On the tape, Detective Turetzky was heard being asked why he had    
sought out investigators from the Police Department's Internal       
Affairs Bureau and had insisted on meeting with them at 5 a.m. on    
Aug. 15, 1997, even though he had been scheduled for a meeting the next
day. "I made a decision to come forward," Detective Turetzky said,    
according to a transcript. "I didn't want to wait another eight hours  
and sit with butterflies in my stomach. I wanted to just get it over
 with, do it. I didn't want to think about it anymore. I just wanted to
get it off my chest."  Before the tape was played, Detective Turetzky
led the jury in  Federal District Court in Brooklyn through his
recollection of what happened on the streets of Flatbush and at the 70th
Precinct station house on the night of the assault, Aug. 9, 1997. The
jurors are weighing whether the three defendants in the case -- Charles
Schwarz, Officer Thomas Bruder and Officer Thomas Wiese -- came up with
a plan to obstruct justice by lying about Mr. Schwarz's role in the
attack.  Detective Turetzky's testimony barely touched on the question
of an obstruction plot and was virtually identical to the testimony he
gave last year at the previous trial. Still, the tape recording and his 
statements on the witness stand shed new light on some of the  
hardships he said he suffered as a result of coming forward.       
Under questioning by Lauren Resnick, an assistant United States     
attorney, Detective Turetzky, a skinny, articulate man with an easygoing
manner, testified that he was confronted by a police union delegate,
Officer Timothy Lee, at 3:30 a.m. a few days after the attack. Detective
Turetzky said he was coming out of his commander's office when Officer
Lee stopped him in the hall.  "Officer Lee stood in front of me and
said, 'What are you doing in there?' " Detective Turetzky testified.

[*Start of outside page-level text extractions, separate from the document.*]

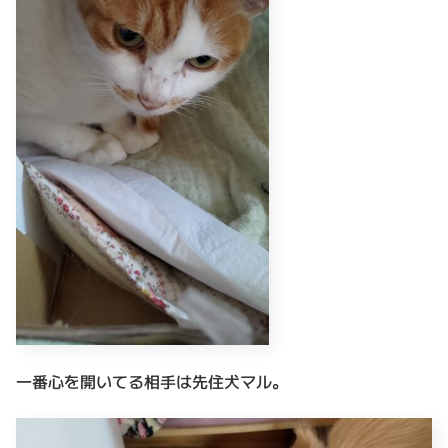
一番心を開いてる相手は先住犬マル。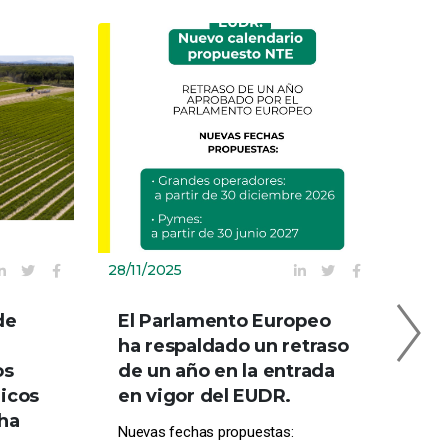
28/11/2025
23/0
de
El Parlamento Europeo
Est
ha respaldado un retraso
est
os
de un año en la entrada
Att
icos
en vigor del EUDR.
MA
cha
Nuevas fechas propuestas:
📍 P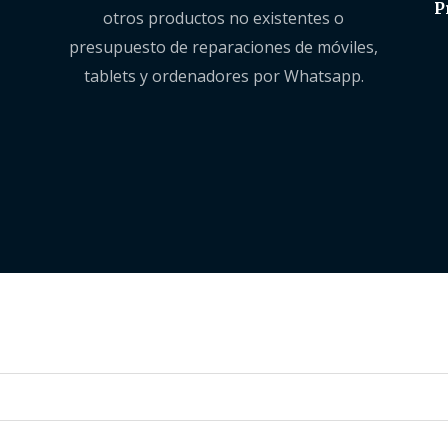
P
otros productos no existentes o
presupuesto de reparaciones de móviles,
tablets y ordenadores por Whatsapp.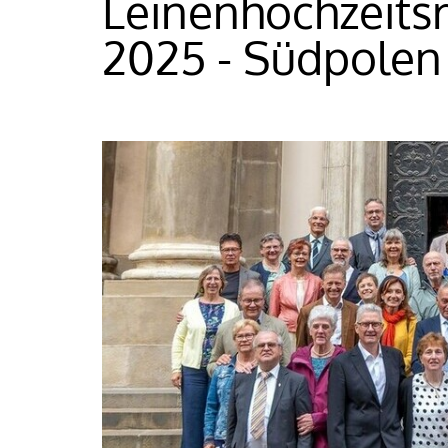
Leinenhochzeitsrei
2025 - Südpolen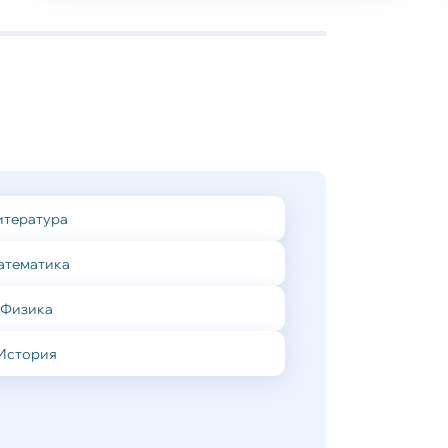
итература
атематика
Физика
История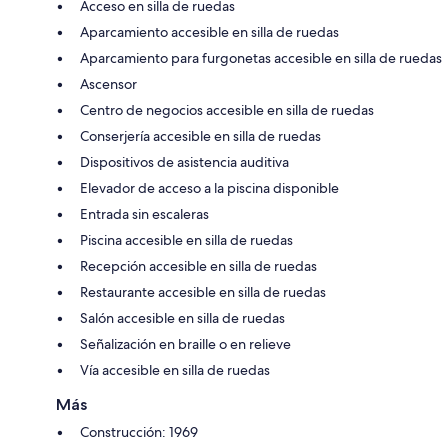
Acceso en silla de ruedas
Aparcamiento accesible en silla de ruedas
Aparcamiento para furgonetas accesible en silla de ruedas
Ascensor
Centro de negocios accesible en silla de ruedas
Conserjería accesible en silla de ruedas
Dispositivos de asistencia auditiva
Elevador de acceso a la piscina disponible
Entrada sin escaleras
Piscina accesible en silla de ruedas
Recepción accesible en silla de ruedas
Restaurante accesible en silla de ruedas
Salón accesible en silla de ruedas
Señalización en braille o en relieve
Vía accesible en silla de ruedas
Más
Construcción: 1969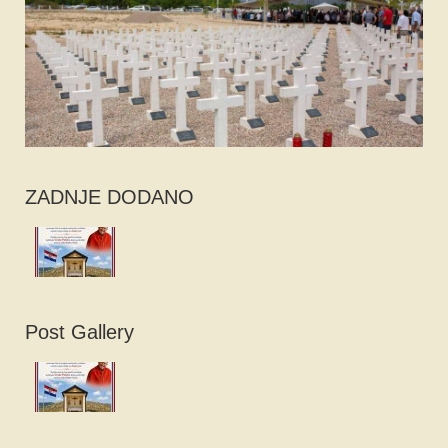
ZADNJE DODANO
Post Gallery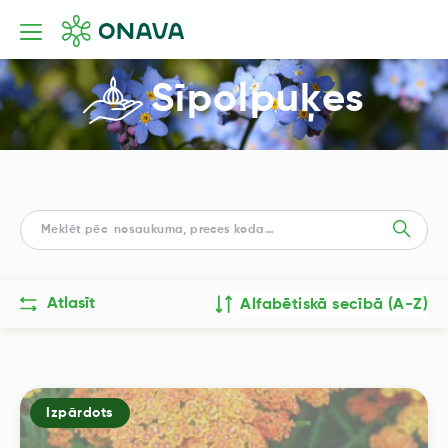
Sīpolpuķes
Atlasīt
Alfabētiskā secībā (A-Z)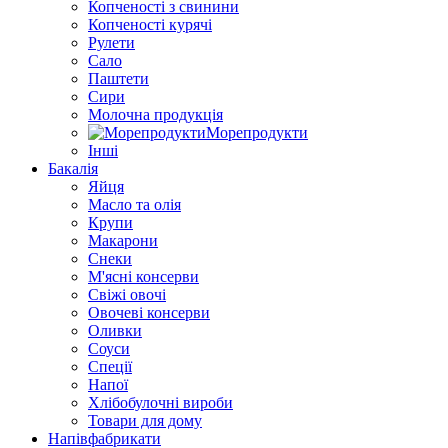
Копченості з свинини
Копченості курячі
Рулети
Сало
Паштети
Сири
Молочна продукція
Морепродукти
Інші
Бакалія
Яйця
Масло та олія
Крупи
Макарони
Снеки
М'ясні консерви
Свіжі овочі
Овочеві консерви
Оливки
Соуси
Спеції
Напої
Хлібобулочні вироби
Товари для дому
Напівфабрикати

"You know what I'm doing in there," he said he answered. Officer Lee's
response, he added, was simple: " 'Why?' " The same morning, another
union delegate, Officer Damian Volpe, who is Justin Volpe's brother,
told Detective Turetzky that the  precinct's officers had to "stick
together," he told the police in the interview. "Officer Volpe's brother
said to me, 'Just do the right thing,' which I interpreted as not what
I'm doing here today," Detective Turetzky said to Internal Affairs. 
On cross-examination, Ronald Fischetti, a lawyer for Mr. Schwarz,      
suggested that Detective Turetzky had rehearsed his statements with  
police investigators before the tape was turned on. Mr. Fischetti,     
who has a knack for asking tough questions without their seeming      
tough, also indicated several instances in which Detective Turetzky  
changed his story about Mr. Schwarz.  At one point in the taped
interview, Detective Turetzky said that he  was positive that he saw Mr.

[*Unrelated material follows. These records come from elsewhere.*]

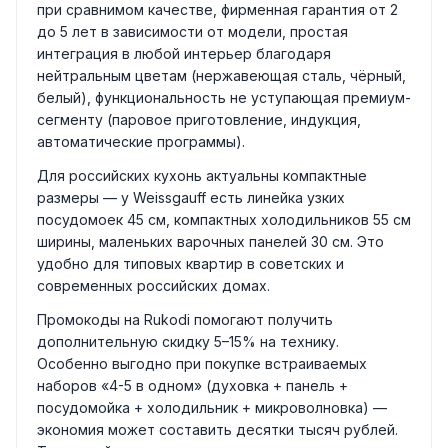
при сравнимом качестве, фирменная гарантия от 2
до 5 лет в зависимости от модели, простая
интеграция в любой интерьер благодаря
нейтральным цветам (нержавеющая сталь, чёрный,
белый), функциональность не уступающая премиум-
сегменту (паровое приготовление, индукция,
автоматические программы).
Для российских кухонь актуальны компактные
размеры — у Weissgauff есть линейка узких
посудомоек 45 см, компактных холодильников 55 см
ширины, маленьких варочных панелей 30 см. Это
удобно для типовых квартир в советских и
современных российских домах.
Промокоды на Rukodi помогают получить
дополнительную скидку 5–15% на технику.
Особенно выгодно при покупке встраиваемых
наборов «4-5 в одном» (духовка + панель +
посудомойка + холодильник + микроволновка) —
экономия может составить десятки тысяч рублей.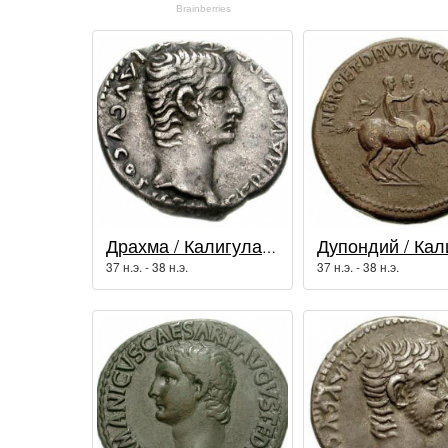
Драхма / Калигула (37 - 41 гг.)
37 н.э. - 38 н.э.
37 н.э. - 38 н.э.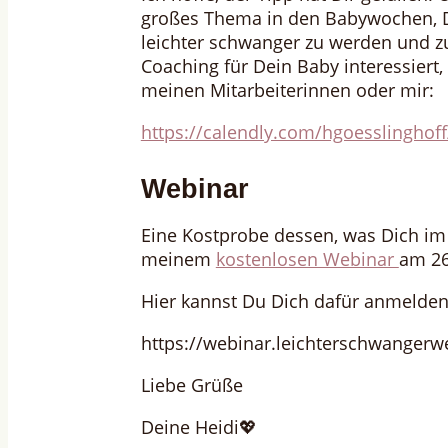
großes Thema in den Babywochen,
leichter schwanger zu werden und z
Coaching für Dein Baby interessiert
meinen Mitarbeiterinnen oder mir:
https://calendly.com/hgoesslingho
Webinar
Eine Kostprobe dessen, was Dich im
meinem
kostenlosen Webinar
am 26
Hier kannst Du Dich dafür anmelden
https://webinar.leichterschwangerw
Liebe Grüße
Deine Heidi💖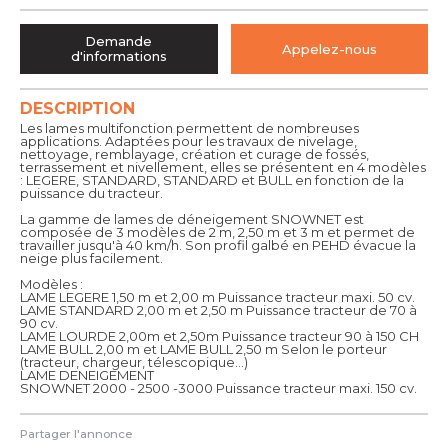
Demande
Appelez-nous
d'informations
DESCRIPTION
Les lames multifonction permettent de nombreuses
applications. Adaptées pour les travaux de nivelage,
nettoyage, remblayage, création et curage de fossés,
terrassement et nivellement, elles se présentent en 4 modèles
: LEGERE, STANDARD, STANDARD et BULL en fonction de la
puissance du tracteur.
La gamme de lames de déneigement SNOWNET est
composée de 3 modèles de 2 m, 2,50 m et 3 m et permet de
travailler jusqu'à 40 km/h. Son profil galbé en PEHD évacue la
neige plus facilement.
Modèles :
LAME LEGERE 1,50 m et 2,00 m Puissance tracteur maxi. 50 cv.
LAME STANDARD 2,00 m et 2,50 m Puissance tracteur de 70 à
90 cv.
LAME LOURDE 2,00m et 2,50m Puissance tracteur 90 à 150 CH
LAME BULL 2,00 m et LAME BULL 2,50 m Selon le porteur
(tracteur, chargeur, télescopique...)
LAME DENEIGEMENT
SNOWNET 2000 - 2500 -3000 Puissance tracteur maxi. 150 cv.
Partager l'annonce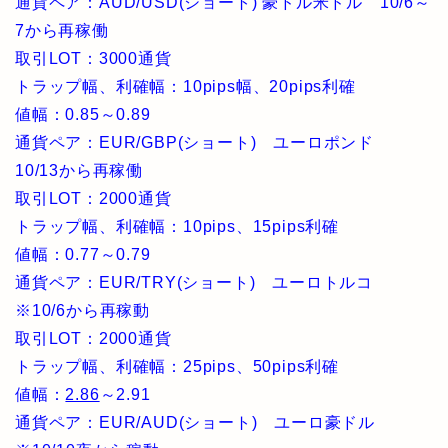
通貨ペア：AUD/USD(ショート) 豪ドル米ドル 10/6～
7から再稼働
取引LOT：3000通貨
トラップ幅、利確幅：10pips幅、20pips利確
値幅：0.85～0.89
通貨ペア：EUR/GBP(ショート) ユーロポンド
10/13から再稼働
取引LOT：2000通貨
トラップ幅、利確幅：10pips、15pips利確
値幅：0.77～0.79
通貨ペア：EUR/TRY(ショート) ユーロトルコ
※10/6から再稼動
取引LOT：2000通貨
トラップ幅、利確幅：25pips、50pips利確
値幅：
2.86
～2.91
通貨ペア：EUR/AUD(ショート) ユーロ豪ドル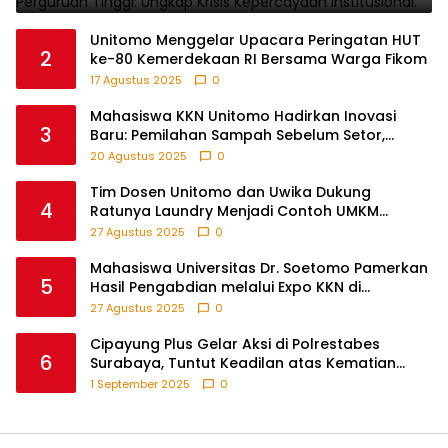
Unitomo Menggelar Upacara Peringatan HUT
2
ke-80 Kemerdekaan RI Bersama Warga Fikom
17 Agustus 2025
0
Mahasiswa KKN Unitomo Hadirkan Inovasi
3
Baru: Pemilahan Sampah Sebelum Setor,
Anak-anak Turut Partisipasi Lewat Game
20 Agustus 2025
0
Edukatif di Desa Tanjungsari Probolinggo
Tim Dosen Unitomo dan Uwika Dukung
4
Ratunya Laundry Menjadi Contoh UMKM
Berbasis Teknologi
27 Agustus 2025
0
Mahasiswa Universitas Dr. Soetomo Pamerkan
5
Hasil Pengabdian melalui Expo KKN di
Krejengan, Probolinggo
27 Agustus 2025
0
Cipayung Plus Gelar Aksi di Polrestabes
6
Surabaya, Tuntut Keadilan atas Kematian
Pengemudi Ojek Online dan Tindakan Represif
1 September 2025
0
pada Demonstran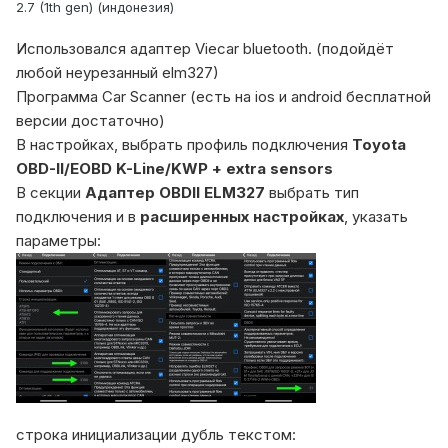
2.7 (1th gen) (индонезия)
Использовался адаптер Viecar bluetooth. (подойдёт
любой неурезанный elm327)
Программа Car Scanner (есть на ios и android бесплатной
версии достаточно)
В настройках, выбрать профиль подключения
Toyota
OBD-II/EOBD K-Line/KWP + extra sensors
В секции
Aдаптер OBDII ELM327
выбрать тип
подключения и в
расширенных настройках
, указать
параметры:
строка инициализации дубль текстом: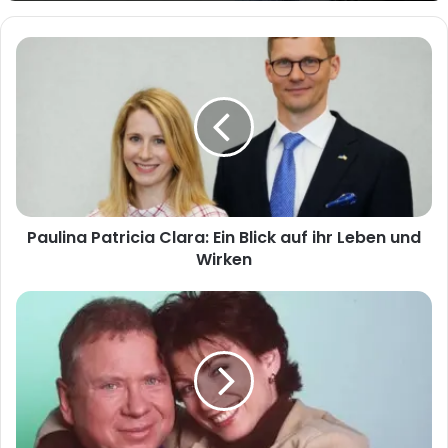
Paulina
Patricia
Clara:
Ein
Blick
auf
ihr
Leben
und
Paulina Patricia Clara: Ein Blick auf ihr Leben und
Wirken
Wirken
Petra
Offizorz:
Einblicke
in
das
Leben
und
Wirken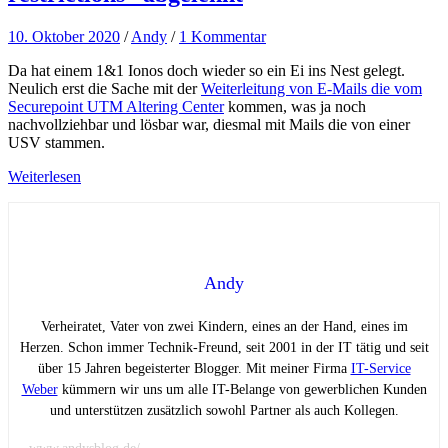
10. Oktober 2020
/
Andy
/
1 Kommentar
Da hat einem 1&1 Ionos doch wieder so ein Ei ins Nest gelegt.
Neulich erst die Sache mit der
Weiterleitung von E-Mails die vom
Securepoint UTM Altering Center
kommen, was ja noch
nachvollziehbar und lösbar war, diesmal mit Mails die von einer
USV stammen.
Weiterlesen
Andy
Verheiratet, Vater von zwei Kindern, eines an der Hand, eines im
Herzen. Schon immer Technik-Freund, seit 2001 in der IT tätig und seit
über 15 Jahren begeisterter Blogger. Mit meiner Firma
IT-Service
Weber
kümmern wir uns um alle IT-Belange von gewerblichen Kunden
und unterstützen zusätzlich sowohl Partner als auch Kollegen.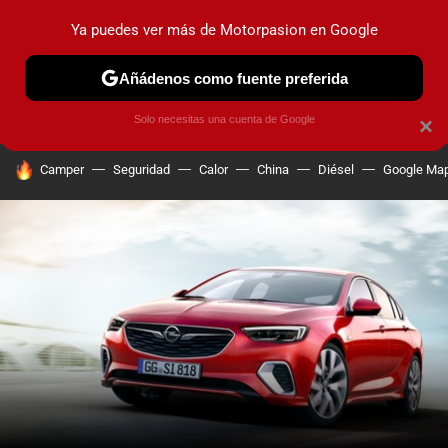
Ya puedes ver más de Motorpasion en Google
PRUEBAS
COCHES ELÉCTRICOS
OBSERVATORIO
F1
Añádenos como fuente preferida
Solo necesitas una cuenta de Google
×
HOY SE HABLA DE
Camper
Seguridad
Calor
China
Diésel
Google Ma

Schwarz take Mr. Louima into the bathroom where the assault occurred. At
other times, however, he  has testified that he saw Mr. Schwarz leading
Mr. Louima down a hallway to the bathroom, but not into it. In June, Mr.

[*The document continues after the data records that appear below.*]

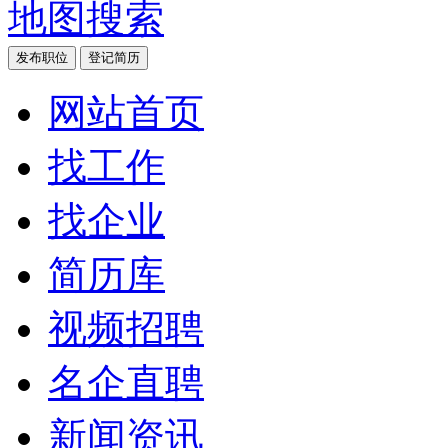
地图搜索
发布职位
登记简历
网站首页
找工作
找企业
简历库
视频招聘
名企直聘
新闻资讯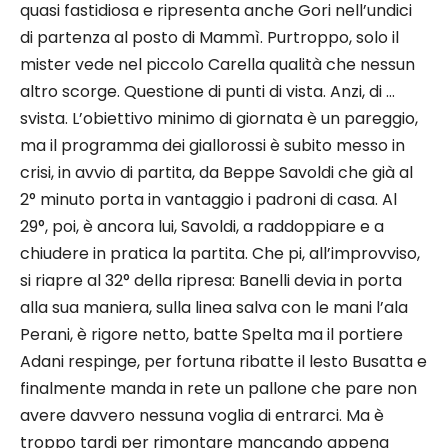
quasi fastidiosa e ripresenta anche Gori nell’undici
di partenza al posto di Mammì. Purtroppo, solo il
mister vede nel piccolo Carella qualità che nessun
altro scorge. Questione di punti di vista. Anzi, di …
svista. L’obiettivo minimo di giornata è un pareggio,
ma il programma dei giallorossi è subito messo in
crisi, in avvio di partita, da Beppe Savoldi che già al
2° minuto porta in vantaggio i padroni di casa. Al
29°, poi, è ancora lui, Savoldi, a raddoppiare e a
chiudere in pratica la partita. Che pi, all’improvviso,
si riapre al 32° della ripresa: Banelli devia in porta
alla sua maniera, sulla linea salva con le mani l’ala
Perani, è rigore netto, batte Spelta ma il portiere
Adani respinge, per fortuna ribatte il lesto Busatta e
finalmente manda in rete un pallone che pare non
avere davvero nessuna voglia di entrarci. Ma è
troppo tardi per rimontare mancando appena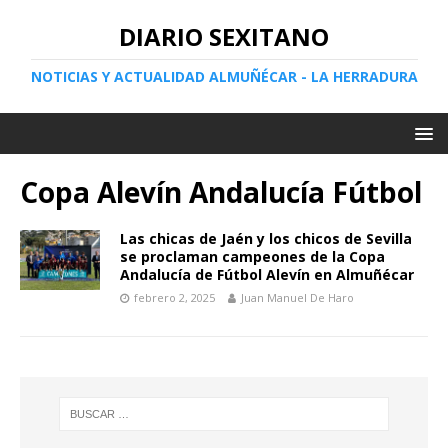
DIARIO SEXITANO
NOTICIAS Y ACTUALIDAD ALMUÑÉCAR - LA HERRADURA
Copa Alevín Andalucía Fútbol
Las chicas de Jaén y los chicos de Sevilla
se proclaman campeones de la Copa
Andalucía de Fútbol Alevín en Almuñécar
febrero 2, 2025
Juan Manuel De Haro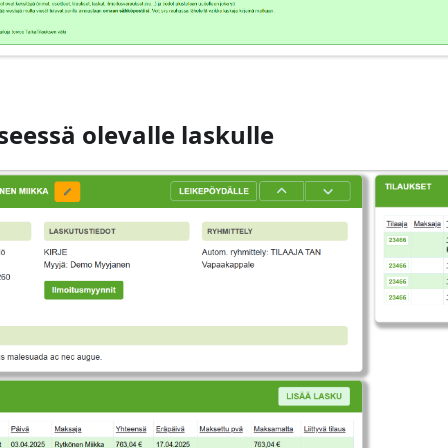
eessä olevalle laskulle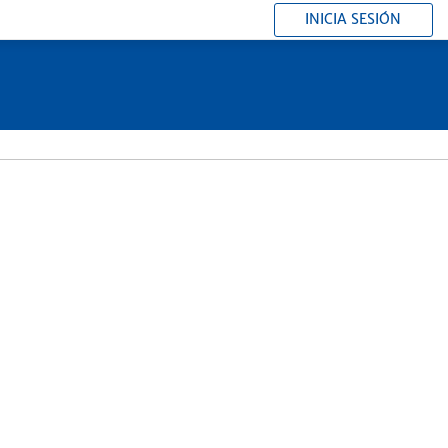
INICIA SESIÓN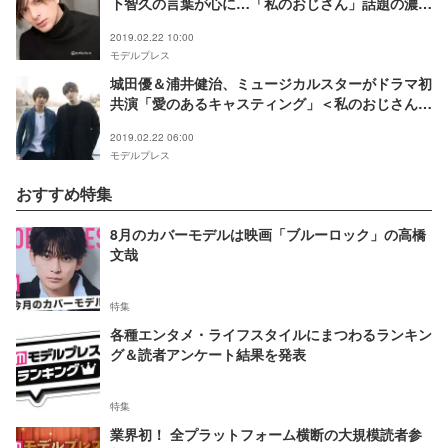
下智久の言葉が心に…「私のおじさん」話題の濃厚
キスシーン反響は？
2019.02.22 10:00
モデルプレス
城田優＆浦井健治、ミュージカルスターがドラマ初
共演「愛のあるキャスティング」＜私のおじさん～
WATAOJI～＞
2019.02.22 06:00
モデルプレス
おすすめ特集
8月のカバーモデルは映画「ブルーロック」の高橋
文哉
特集
各種エンタメ・ライフスタイルにまつわるランキン
グ＆読者アンケート結果を発表
特集
業界初！ 全プラットフォーム横断の大規模読者参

Schwarz was convicted of violating Mr. Louima's civil rights, after
testimony that he held Mr. Louima down while Mr. Volpe rammed the broken
broomstick into Mr. Louima's rectum. Mr. Fischetti contends that Mr.
Schwarz never helped Mr. Volpe,who, he says, acted alone.  The defense's
case rests on the argument that there was no conspiracy to exculpate Mr.
Schwarz because Mr. Schwarz is not culpable. The government contends
that Mr. Schwarz was the second attacker and that he conspired with
Officers Bruder and  Wiese to get himself off the hook.  Toward the end
of his testimony, Detective Turetzky was asked by Mr. Fischetti to
describe Justin Volpe. He replied that Mr. Volpe was a strange man who
used to wear red long johns over his uniform and, once, went out on
patrol in a fur coat covered with police patches and an officer's badge. 
  "If you know the TV show 'M*A*S*H,' he was the guy named  Klinger,"
Detective Turetzky said. "He liked being the center of attention, liked
making you laugh. He liked being part of the group."